According to official information, the Central Bank seeks, through this approach, to “be one step ahead of counterfeiters with more secure notes that are difficult to forge,” explains Emmanuel Asafor Sho, the first BEAC deputy national director in Cameroon. This was during a press conference held on December 14, 2022, in Yaoundé.
“Bank cashiers and public accountants have been trained in the authentication of the 2020 range banknotes. They will be able to proceed, as of December 15, 2022, to the collection of these notes at all the Beac’s counters. (…) The general public will therefore be allowed, following the withdrawal of banknotes by banks and public accountants at Beac counters on December 15, 2022, to receive these new banknotes at bank and public accountant counters, and in ATMs. (…) I, therefore, invite the public to make good use of these notes (…), by accepting them in transactions of any kind,” the official said.
Speaking on November 22, 2022, in Ndjamena, the Chadian capital, on the sidelines of BEAC’s fiftieth anniversary,BEAC Governor, Chadian Abbas Mahamat Tolli, presented this new range of banknotes as being “more compact, more modern and better secured”. Equipped with numerous security features (nine to eleven in total, depending on the note, ed) sometimes invisible to the naked eye, these new notes have the particularity of being recognizable by the visually impaired, thanks to tactile lines, we learn officially.

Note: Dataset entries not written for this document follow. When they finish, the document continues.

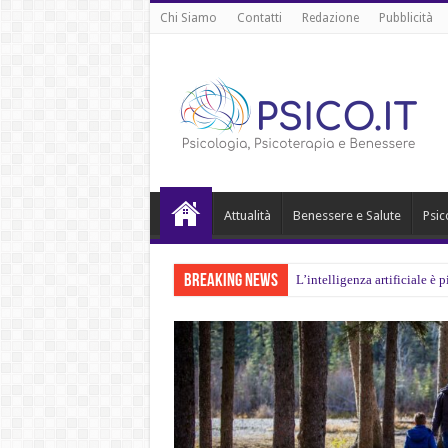
Chi Siamo
Contatti
Redazione
Pubblicità
Attualità
Benessere e Salute
Psic
Breaking News
L’intelligenza artificiale è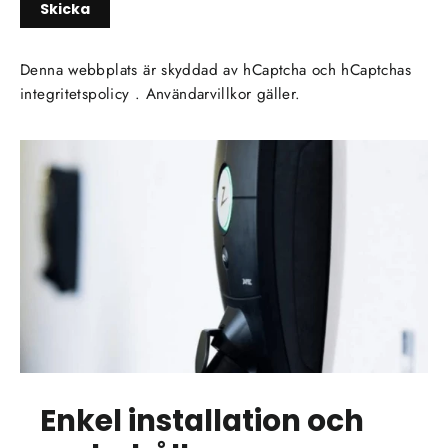
Skicka
Denna webbplats är skyddad av hCaptcha och hCaptchas
integritetspolicy
.
Användarvillkor
gäller.
Enkel installation och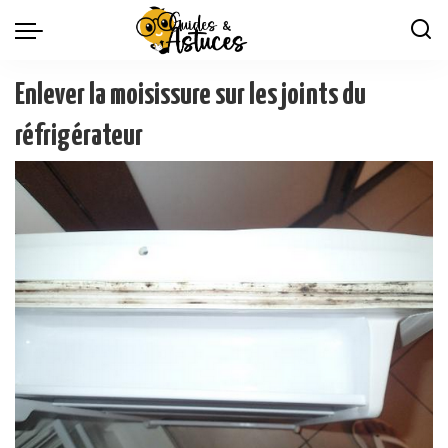
Enlever la moisissure sur les joints du
réfrigérateur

These lines, which can be felt when touched, vary from one to five, depending on the note.
Despite the introduction of new banknotes, central bank officials say that the 2002 range banknotes continue to be in use in CEMAC. According to a resolution taken by the Ministerial Committee of the Central African Monetary Union (UMAC), meeting by videoconference on November 7, 2022, these 2002 series notes will be “progressively” withdrawn from circulation as they are returned to BEAC counters,” starting January 1, 2024. But the date of their complete demonetization is not yet known, and could even be at least a decade away. For example, the demonetization of the 1992 series is only scheduled for June 2024, 32 years after its introduction.